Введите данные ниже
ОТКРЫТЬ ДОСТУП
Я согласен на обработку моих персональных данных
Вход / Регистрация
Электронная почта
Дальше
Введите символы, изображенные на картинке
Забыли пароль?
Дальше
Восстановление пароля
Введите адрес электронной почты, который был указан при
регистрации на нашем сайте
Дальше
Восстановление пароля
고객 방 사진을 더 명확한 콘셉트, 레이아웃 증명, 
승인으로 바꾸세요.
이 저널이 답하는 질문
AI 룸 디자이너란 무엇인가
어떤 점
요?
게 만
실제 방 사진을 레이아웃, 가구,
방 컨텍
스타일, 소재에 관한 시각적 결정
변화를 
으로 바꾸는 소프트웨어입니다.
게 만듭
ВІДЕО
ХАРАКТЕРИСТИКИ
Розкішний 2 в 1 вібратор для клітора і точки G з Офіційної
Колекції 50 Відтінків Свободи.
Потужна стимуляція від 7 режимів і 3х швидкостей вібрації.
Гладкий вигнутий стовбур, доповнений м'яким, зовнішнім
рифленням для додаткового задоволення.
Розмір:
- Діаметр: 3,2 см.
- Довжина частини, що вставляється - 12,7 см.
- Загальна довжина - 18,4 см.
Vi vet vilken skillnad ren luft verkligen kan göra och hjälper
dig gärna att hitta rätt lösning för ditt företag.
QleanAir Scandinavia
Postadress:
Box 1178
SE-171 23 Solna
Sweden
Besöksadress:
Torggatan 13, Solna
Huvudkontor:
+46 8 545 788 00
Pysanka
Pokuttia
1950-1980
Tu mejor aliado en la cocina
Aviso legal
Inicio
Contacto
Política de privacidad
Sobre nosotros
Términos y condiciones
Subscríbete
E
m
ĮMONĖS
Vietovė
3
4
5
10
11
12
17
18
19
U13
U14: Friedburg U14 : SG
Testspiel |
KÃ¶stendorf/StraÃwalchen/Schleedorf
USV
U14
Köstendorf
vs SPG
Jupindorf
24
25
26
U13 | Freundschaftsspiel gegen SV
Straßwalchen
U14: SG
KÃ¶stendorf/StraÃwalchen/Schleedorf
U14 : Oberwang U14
____
EXERCISE DETAILS> In this exercise, you retype all of the data exactly as it appears above.

RESULT>
Введите данные ниже
ОТКРЫТЬ ДОСТУП
Я согласен на обработку моих персональных данных
Вход / Регистрация
Электронная почта
Дальше
Введите символы, изображенные на картинке
Забыли пароль?
Дальше
Восстановление пароля
Введите адрес электронной почты, который был указан при
регистрации на нашем сайте
Дальше
Восстановление пароля
고객 방 사진을 더 명확한 콘셉트, 레이아웃 증명, 
승인으로 바꾸세요.
이 저널이 답하는 질문
AI 룸 디자이너란 무엇인가
어떤 점
요?
게 만
실제 방 사진을 레이아웃, 가구,
방 컨텍
스타일, 소재에 관한 시각적 결정
변화를 
으로 바꾸는 소프트웨어입니다.
게 만듭
ВІДЕО
ХАРАКТЕРИСТИКИ
Розкішний 2 в 1 вібратор для клітора і точки G з Офіційної
Колекції 50 Відтінків Свободи.
Потужна стимуляція від 7 режимів і 3х швидкостей вібрації.
Гладкий вигнутий стовбур, доповнений м'яким, зовнішнім
рифленням для додаткового задоволення.
Розмір:
- Діаметр: 3,2 см.
- Довжина частини, що вставляється - 12,7 см.
- Загальна довжина - 18,4 см.
Vi vet vilken skillnad ren luft verkligen kan göra och hjälper
dig gärna att hitta rätt lösning för ditt företag.
QleanAir Scandinavia
Postadress:
Box 1178
SE-171 23 Solna
Sweden
Besöksadress:
Torggatan 13, Solna
Huvudkontor:
+46 8 545 788 00
Pysanka
Pokuttia
1950-1980
Tu mejor aliado en la cocina
Aviso legal
Inicio
Contacto
Política de privacidad
Sobre nosotros
Términos y condiciones
Subscríbete
E
m
ĮMONĖS
Vietovė
3
4
5
10
11
12
17
18
19
U13
U14: Friedburg U14 : SG
Testspiel |
KÃ¶stendorf/StraÃwalchen/Schleedorf
USV
U14
Köstendorf
vs SPG
Jupindorf
24
25
26
U13 | Freundschaftsspiel gegen SV
Straßwalchen
U14: SG
KÃ¶stendorf/StraÃwalchen/Schleedorf
U14 : Oberwang U14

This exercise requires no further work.